SOURCE INFORMATION section start
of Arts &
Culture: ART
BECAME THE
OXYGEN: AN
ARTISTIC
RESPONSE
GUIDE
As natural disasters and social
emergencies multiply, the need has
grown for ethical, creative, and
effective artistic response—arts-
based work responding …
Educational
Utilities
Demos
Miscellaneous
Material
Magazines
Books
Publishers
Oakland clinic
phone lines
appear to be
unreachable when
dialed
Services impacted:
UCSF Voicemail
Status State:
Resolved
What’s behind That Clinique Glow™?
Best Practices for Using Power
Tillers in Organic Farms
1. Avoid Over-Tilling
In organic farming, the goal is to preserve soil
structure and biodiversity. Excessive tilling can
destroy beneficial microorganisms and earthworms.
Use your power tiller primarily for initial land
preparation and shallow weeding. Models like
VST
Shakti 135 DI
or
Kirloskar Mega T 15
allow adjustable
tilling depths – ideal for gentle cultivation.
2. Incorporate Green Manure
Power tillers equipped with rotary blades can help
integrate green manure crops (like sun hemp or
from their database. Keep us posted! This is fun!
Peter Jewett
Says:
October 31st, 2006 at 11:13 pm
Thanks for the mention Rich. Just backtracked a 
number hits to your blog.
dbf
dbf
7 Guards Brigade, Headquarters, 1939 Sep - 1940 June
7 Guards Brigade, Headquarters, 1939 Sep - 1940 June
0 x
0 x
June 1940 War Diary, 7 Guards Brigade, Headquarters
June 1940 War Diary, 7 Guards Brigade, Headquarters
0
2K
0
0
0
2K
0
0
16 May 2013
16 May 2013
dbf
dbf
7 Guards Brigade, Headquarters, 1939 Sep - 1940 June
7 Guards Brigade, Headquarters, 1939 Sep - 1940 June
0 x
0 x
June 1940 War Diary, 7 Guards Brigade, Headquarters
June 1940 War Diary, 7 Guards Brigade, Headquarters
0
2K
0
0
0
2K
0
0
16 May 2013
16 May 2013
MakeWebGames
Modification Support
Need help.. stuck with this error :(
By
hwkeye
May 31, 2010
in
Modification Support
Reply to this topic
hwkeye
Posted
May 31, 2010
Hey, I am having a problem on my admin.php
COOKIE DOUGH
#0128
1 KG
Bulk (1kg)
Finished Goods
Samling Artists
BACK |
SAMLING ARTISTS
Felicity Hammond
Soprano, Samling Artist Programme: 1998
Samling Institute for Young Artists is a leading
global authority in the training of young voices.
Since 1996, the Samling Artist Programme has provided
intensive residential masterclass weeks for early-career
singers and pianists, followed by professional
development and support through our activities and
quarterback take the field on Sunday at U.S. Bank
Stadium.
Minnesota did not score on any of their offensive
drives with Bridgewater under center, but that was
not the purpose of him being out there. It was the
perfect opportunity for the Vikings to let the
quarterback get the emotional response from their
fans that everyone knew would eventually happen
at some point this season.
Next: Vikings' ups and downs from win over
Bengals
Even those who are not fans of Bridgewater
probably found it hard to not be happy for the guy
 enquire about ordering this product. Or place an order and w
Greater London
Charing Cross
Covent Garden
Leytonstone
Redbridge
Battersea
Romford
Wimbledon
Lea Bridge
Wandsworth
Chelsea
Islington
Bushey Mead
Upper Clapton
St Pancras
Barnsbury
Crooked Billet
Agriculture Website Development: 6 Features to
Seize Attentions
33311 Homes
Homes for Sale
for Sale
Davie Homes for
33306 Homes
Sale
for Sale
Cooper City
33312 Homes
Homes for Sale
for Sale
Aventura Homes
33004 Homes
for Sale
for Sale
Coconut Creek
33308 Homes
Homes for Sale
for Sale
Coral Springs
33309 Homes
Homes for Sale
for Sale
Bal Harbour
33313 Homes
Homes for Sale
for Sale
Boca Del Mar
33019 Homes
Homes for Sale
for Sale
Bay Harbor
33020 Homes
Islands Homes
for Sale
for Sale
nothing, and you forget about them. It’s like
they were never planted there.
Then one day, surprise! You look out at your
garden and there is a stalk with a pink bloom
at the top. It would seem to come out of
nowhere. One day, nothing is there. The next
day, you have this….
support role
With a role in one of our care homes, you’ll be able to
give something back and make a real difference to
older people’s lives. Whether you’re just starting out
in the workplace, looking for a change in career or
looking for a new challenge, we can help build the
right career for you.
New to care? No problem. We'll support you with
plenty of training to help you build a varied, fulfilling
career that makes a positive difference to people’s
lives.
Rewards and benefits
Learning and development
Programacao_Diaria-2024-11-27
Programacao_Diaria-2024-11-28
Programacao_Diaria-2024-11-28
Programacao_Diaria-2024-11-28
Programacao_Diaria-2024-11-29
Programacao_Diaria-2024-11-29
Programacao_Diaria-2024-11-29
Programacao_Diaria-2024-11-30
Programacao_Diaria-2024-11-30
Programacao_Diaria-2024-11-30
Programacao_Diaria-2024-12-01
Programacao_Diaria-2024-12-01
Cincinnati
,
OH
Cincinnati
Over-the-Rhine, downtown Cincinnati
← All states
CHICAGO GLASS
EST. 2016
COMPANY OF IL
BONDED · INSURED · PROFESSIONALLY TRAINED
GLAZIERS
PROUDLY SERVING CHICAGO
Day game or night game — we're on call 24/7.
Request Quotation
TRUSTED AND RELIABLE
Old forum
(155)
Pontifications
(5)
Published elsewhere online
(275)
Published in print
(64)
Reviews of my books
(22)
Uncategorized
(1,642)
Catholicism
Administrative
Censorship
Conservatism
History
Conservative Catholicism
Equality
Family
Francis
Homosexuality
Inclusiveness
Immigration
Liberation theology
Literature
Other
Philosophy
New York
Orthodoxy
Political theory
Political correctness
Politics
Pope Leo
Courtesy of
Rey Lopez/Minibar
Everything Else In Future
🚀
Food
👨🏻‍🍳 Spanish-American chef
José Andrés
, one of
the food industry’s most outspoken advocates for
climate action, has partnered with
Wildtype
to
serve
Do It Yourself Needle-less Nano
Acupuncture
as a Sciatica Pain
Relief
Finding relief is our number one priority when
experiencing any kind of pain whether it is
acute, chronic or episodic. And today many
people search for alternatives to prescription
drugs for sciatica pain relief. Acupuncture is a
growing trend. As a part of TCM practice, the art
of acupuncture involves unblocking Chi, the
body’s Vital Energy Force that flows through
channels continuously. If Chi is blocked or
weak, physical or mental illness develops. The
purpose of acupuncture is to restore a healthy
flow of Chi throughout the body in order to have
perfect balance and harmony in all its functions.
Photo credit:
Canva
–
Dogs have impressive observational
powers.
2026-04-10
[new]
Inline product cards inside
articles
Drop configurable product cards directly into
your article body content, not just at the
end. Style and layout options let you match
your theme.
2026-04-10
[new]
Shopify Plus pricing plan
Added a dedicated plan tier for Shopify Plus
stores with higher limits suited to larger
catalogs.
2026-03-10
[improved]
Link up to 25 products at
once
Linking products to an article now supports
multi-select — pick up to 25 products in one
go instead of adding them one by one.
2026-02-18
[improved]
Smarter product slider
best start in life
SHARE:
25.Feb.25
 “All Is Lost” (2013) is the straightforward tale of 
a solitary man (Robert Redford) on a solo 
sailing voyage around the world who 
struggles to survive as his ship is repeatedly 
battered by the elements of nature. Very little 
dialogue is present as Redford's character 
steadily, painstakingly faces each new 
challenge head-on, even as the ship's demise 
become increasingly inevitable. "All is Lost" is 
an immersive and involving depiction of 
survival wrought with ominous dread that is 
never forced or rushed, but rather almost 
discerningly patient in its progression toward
SOURCE INFORMATION section end
**ACTION ITEM:** Please count the lines in the records above that contain the word "products". Give only the number.

**RESPONSE:** 3